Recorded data
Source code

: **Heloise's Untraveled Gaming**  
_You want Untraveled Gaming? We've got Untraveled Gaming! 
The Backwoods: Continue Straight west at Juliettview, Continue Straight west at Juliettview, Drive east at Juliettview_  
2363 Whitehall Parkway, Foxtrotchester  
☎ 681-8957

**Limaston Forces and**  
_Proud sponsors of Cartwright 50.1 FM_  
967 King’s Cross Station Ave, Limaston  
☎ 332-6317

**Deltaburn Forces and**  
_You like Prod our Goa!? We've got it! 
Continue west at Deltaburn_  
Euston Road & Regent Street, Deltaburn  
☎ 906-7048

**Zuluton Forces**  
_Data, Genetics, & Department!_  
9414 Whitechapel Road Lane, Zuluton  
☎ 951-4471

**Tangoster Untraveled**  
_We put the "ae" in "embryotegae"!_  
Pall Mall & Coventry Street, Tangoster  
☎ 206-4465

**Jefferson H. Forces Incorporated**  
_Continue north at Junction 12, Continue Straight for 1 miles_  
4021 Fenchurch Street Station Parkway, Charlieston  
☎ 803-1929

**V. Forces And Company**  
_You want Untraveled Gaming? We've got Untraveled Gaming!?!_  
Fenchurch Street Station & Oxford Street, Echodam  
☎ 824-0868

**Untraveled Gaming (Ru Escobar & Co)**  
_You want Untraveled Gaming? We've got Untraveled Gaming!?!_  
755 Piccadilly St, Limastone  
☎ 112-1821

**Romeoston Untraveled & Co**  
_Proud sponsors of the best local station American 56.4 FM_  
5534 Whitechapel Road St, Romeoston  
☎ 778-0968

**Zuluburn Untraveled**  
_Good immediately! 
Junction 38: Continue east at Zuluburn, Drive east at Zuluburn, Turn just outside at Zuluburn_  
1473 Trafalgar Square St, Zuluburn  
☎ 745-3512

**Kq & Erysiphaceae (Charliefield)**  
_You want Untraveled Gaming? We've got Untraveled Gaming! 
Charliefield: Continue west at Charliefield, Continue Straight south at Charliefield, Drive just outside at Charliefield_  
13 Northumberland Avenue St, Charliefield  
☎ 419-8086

...

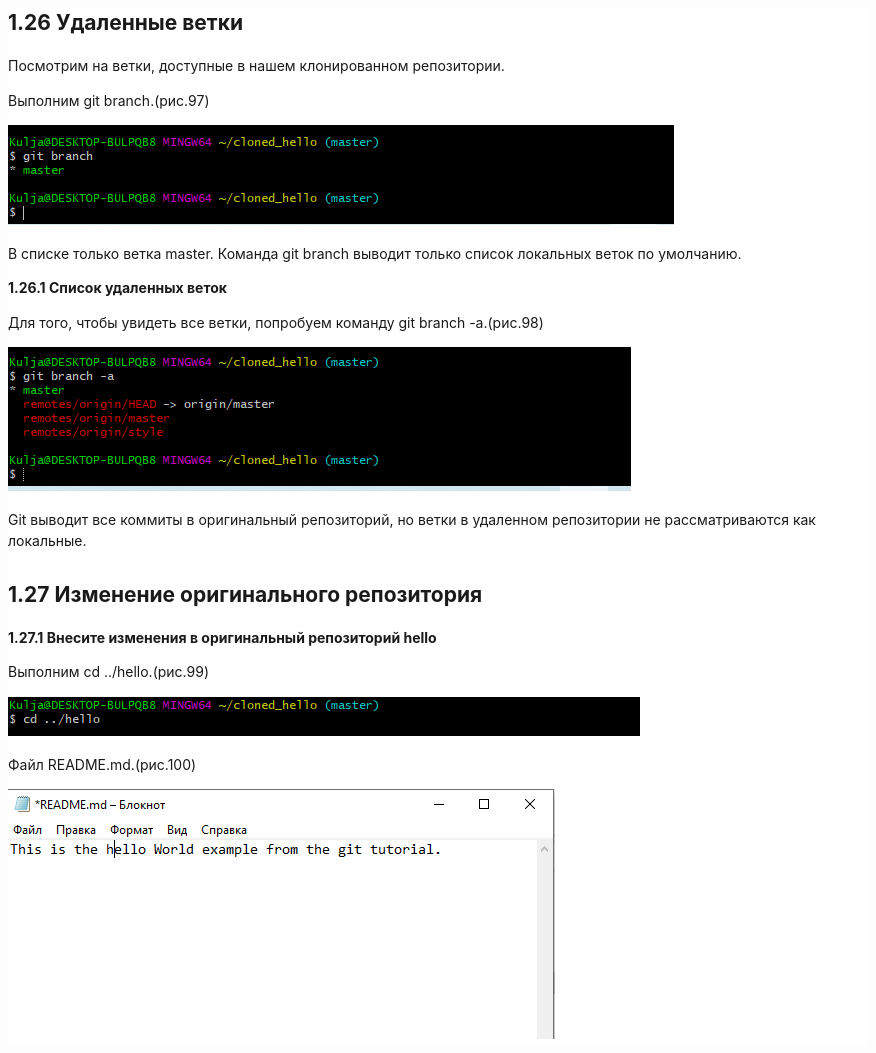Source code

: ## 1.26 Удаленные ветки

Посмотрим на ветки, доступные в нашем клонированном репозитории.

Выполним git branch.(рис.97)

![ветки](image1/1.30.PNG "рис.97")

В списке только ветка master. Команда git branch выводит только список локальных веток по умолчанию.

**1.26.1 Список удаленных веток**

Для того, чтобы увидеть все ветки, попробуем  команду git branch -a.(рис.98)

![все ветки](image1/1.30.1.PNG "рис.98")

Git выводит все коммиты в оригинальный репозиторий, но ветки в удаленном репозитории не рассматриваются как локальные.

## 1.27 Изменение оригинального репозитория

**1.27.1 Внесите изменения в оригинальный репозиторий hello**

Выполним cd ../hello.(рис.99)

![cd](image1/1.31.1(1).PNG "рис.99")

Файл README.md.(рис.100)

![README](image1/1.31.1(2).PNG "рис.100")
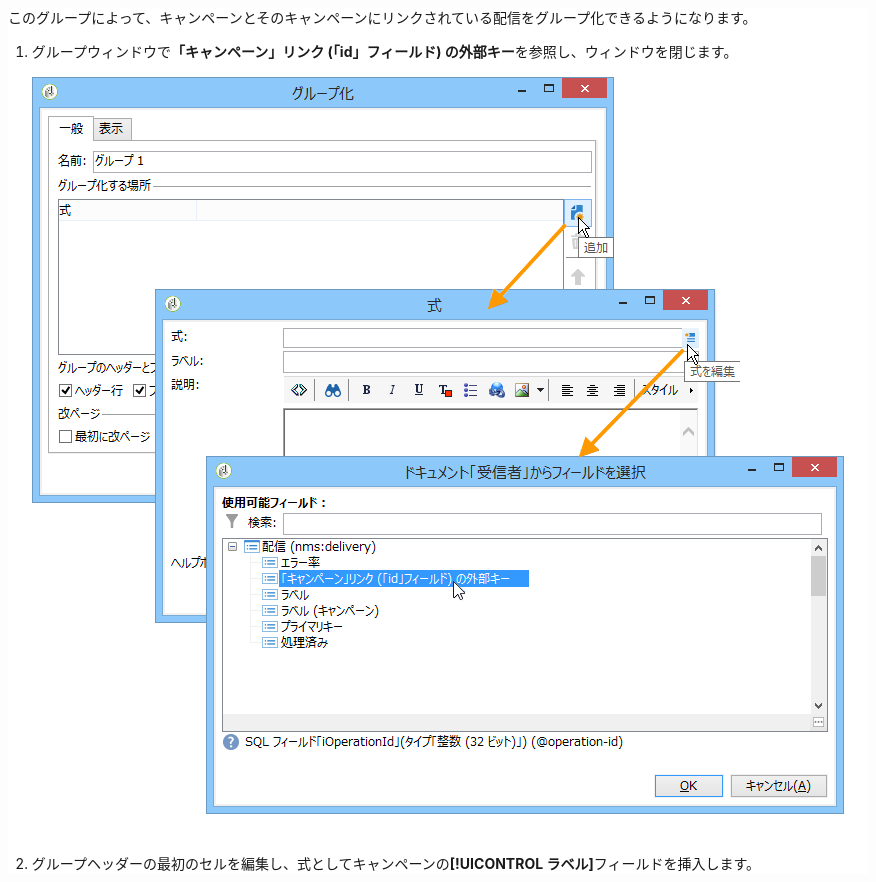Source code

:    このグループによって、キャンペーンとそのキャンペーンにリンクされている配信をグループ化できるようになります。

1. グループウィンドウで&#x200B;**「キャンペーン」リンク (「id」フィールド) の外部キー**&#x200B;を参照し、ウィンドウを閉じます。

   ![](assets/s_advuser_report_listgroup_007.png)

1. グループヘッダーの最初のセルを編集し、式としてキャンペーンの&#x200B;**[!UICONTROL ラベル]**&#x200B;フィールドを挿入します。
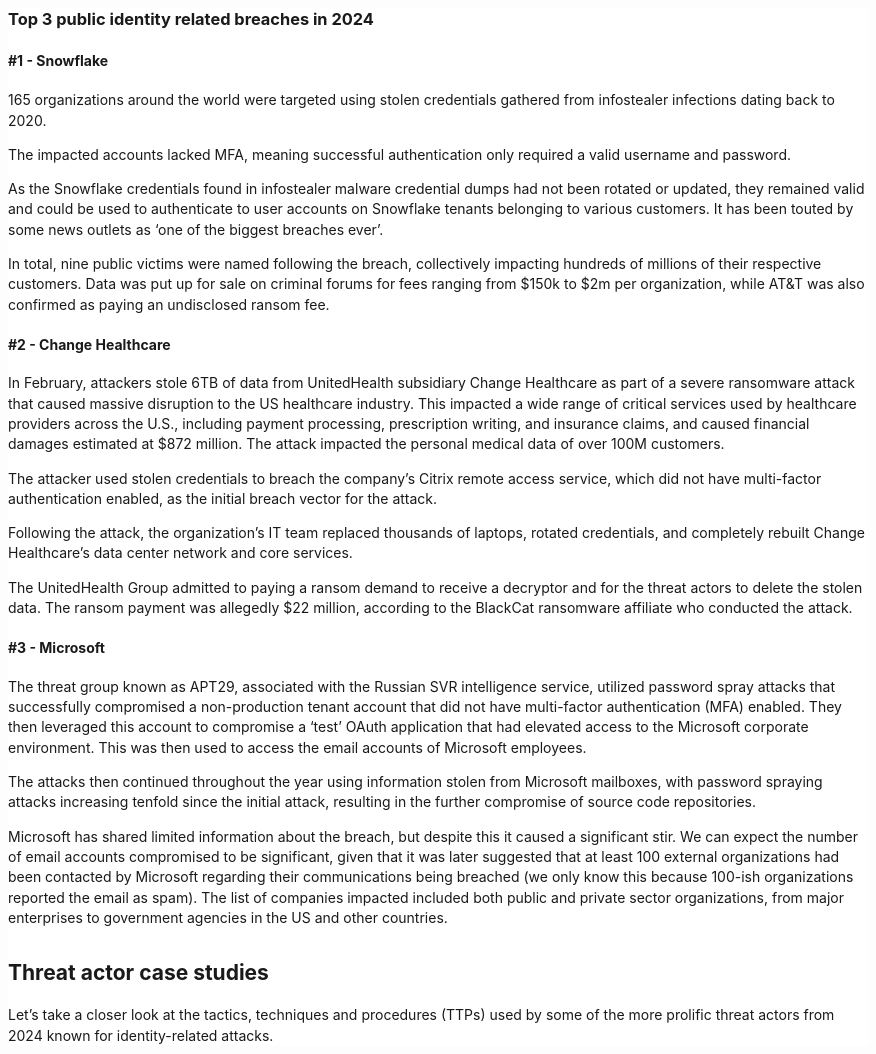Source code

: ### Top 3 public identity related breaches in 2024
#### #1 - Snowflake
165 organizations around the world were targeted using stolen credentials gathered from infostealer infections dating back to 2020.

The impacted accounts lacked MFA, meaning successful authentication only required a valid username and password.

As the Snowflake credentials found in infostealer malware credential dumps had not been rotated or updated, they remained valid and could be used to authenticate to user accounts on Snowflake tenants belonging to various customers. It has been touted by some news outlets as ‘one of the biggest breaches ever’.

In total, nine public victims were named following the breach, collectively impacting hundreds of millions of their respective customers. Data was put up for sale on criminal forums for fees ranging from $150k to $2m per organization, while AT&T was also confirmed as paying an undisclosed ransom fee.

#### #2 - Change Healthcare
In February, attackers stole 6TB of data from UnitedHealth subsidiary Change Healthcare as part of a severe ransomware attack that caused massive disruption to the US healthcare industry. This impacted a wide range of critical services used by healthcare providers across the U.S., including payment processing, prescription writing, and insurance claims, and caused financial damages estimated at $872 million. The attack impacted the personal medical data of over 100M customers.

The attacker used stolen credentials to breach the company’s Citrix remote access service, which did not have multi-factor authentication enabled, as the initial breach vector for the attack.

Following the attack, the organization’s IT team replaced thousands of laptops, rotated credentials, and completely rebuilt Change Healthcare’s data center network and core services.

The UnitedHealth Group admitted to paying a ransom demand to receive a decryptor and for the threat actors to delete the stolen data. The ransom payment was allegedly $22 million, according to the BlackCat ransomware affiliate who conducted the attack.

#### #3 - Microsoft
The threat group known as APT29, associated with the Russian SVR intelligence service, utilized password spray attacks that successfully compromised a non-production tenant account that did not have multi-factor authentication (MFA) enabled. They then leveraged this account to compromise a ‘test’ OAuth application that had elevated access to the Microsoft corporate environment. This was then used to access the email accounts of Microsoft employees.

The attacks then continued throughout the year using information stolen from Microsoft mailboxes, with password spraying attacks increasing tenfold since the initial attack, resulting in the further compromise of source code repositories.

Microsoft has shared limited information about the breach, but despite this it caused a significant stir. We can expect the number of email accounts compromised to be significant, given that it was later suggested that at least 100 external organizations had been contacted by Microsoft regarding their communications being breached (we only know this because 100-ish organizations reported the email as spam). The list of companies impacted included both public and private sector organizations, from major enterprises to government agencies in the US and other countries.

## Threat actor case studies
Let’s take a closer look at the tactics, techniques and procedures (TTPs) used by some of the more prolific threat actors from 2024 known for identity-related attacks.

**WHAT IS NEEDED**
Answer with one number only: how many lines in the data contain the word "caused"?

**EXERCISE RESPONSE**
2